An illustrated book
You may have heard the story on the radio, or saw it on the Internet last year - the nursing home cat who knows when people are going to die. Oscar, a black and white tabby, roams the halls of the dementia care unit he calls home, and when he curls up on a patient’s bed, the staff know that within twenty-four hours that patient will die. An intriguing human (feline?) interest story, but is there any truth to it?
Dr. David Dosa took up the challenge, turning Oscar’s story into an essay, and then a book, Making Rounds with Oscar.
Mary, the day shift nurse at Steere House, in Rhode Island, had already witnessed Oscar’s behavior. Dr. Dosa, telling the story from his point of view, is skeptical, suggesting it’s just coincidence, or maybe the cat senses the change in routine, but he decides to investigate.
Throughout the course of the book he interviews the families of Steere House patients who died in Oscar’s presence. At the same time, he begins paying more attention to Oscar’s behavior with the current patients.
The stories that come up are amazing. Oscar hops on the bed of a patient who seemed destined to die soon, then hops back down, instead taking up residence on another patient’s bed, one who seemed to be fine. Within a day, the first patient improved, while the second one passed away.
In another case, two patients were dying at the same time. One patient had family around the bedside, the other had no one. Oscar stayed with the second patient until he died, then joined the family with their vigil until that patient, too, passed away.
All of the people Dr. Dosa interviewed were glad Oscar was with them and their loved ones at the end, but no one could explain why the cat did what he did.
The story is told in first person, with many scenes recreated from interviews, and it reads much like a novel as Dr. Dosa explores Oscars’ mysterious talent.
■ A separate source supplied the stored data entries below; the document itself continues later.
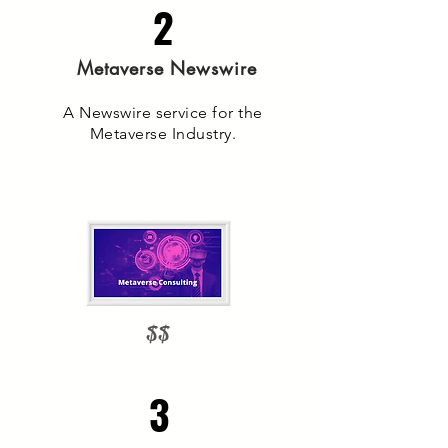
2
Metaverse Newswire
A Newswire service for the
Metaverse Industry.
$$
3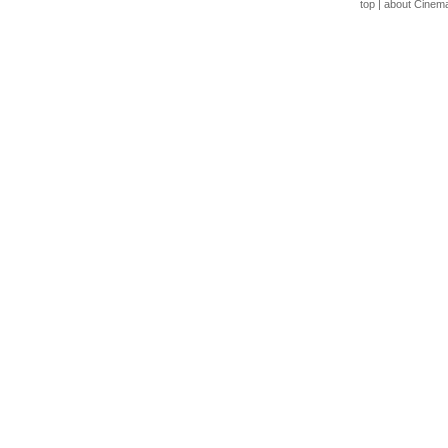
top
|
about Cinem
He discusses the stress of dementia and the toll it takes on everyone in the family. There’s an important section, too, on accepting the inevitable progression of dementia, and deciding when to stop medical intervention and focus on the comfort of the patient, allowing nature to take its course.
By the end of the book, Dr. Dosa has a likely theory about how Oscar can sense the impending death of a patient -- he’s probably able to pick up the scent of decaying cells. But why Oscar chooses to stay with the dying residents, providing such a comfort to both patients and their families -- that’s a question only the cat himself can answer.